Riordan and Stein, in "Arrangements on Chessboards" (Journal of Combinatorial Theory, Series A, 12 72-80, 1972) consider the numbers $A(r,s,k)$ defined by $$\sum_{r,s} \binom{n}{r} \binom{m}{s} A(r,s,k) = \binom{nm}{k},$$ or, as others have pointed out, the number of $r \times s$ $(0,1)$-matrices with $k$ $1$'s and with at least one $1$ in every row and every column. They obtain two formulas for these numbers:
$$A(r,s,k) = \sum_{i,j} (-1)^{i+j+r+s} \binom{r}{i} \binom{s}{j} \binom{ij}{k},$$
$$A(r,s,k) = \sum_n \frac{r! s!}{k!} S(n,r) S(n,s) s(k,n),$$ where $S(n,r)$ and $s(k,n)$ are Stirling numbers of the second and first kinds, respectively.
They also obtain the recurrence relation $$(k+1)A(r,s,k+1) +k A(r,s,k) $$ $$= rs \left(A(r,s,k) + A(r-1,s,k) + A(r,s-1,k) + A(r-1,s-1,k)\right)$$ and that $A(r,s,k)$ is the coefficient of $t^k$ in $$\sum_j (-1)^{s+j} \binom{s}{j} \left( (1+t)^j-1) \right)^r,$$ as in Richard Stanley's answer.
The interpretation darij gives in the comments has a fairly straightforward proof: ${nm \choose k}$ is precisely the number of $n \times m$ matrices of $0$s and $1$s with exactly $k$ $1$s. One can think of the terms ${n \choose k_j}$ and ${m \choose k_j'}$ as picking out the rows and columns that these $1$s inhabit, and then the coefficient $a(k_j, k_j', k)$ describes precisely the number of ways to distribute the $1$s given these constraints.

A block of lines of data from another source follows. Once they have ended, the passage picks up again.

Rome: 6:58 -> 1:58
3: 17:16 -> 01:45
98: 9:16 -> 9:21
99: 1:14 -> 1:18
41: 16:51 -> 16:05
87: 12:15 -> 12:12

(Note that the coefficients $a(k_j, k_j', k)$ are unique, for example by repeatedly applying finite difference operators in $m$ and $n$.)

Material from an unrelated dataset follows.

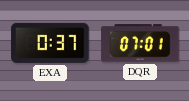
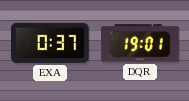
DQR: 07:01 -> 19:01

By a simple Inclusion-Exclusion argument, the number of $r\times s$ (0,1)-matrices with $k$ 1's and with at least one 1 in every row and column is the coefficient of $x^k$ in $$ \sum_{j=0}^s (-1)^j{s\choose j}((1+x)^{s-j}-1)^r. $$ This gives a formula for $a(k_j,k'_j,k)$ as a triple sum.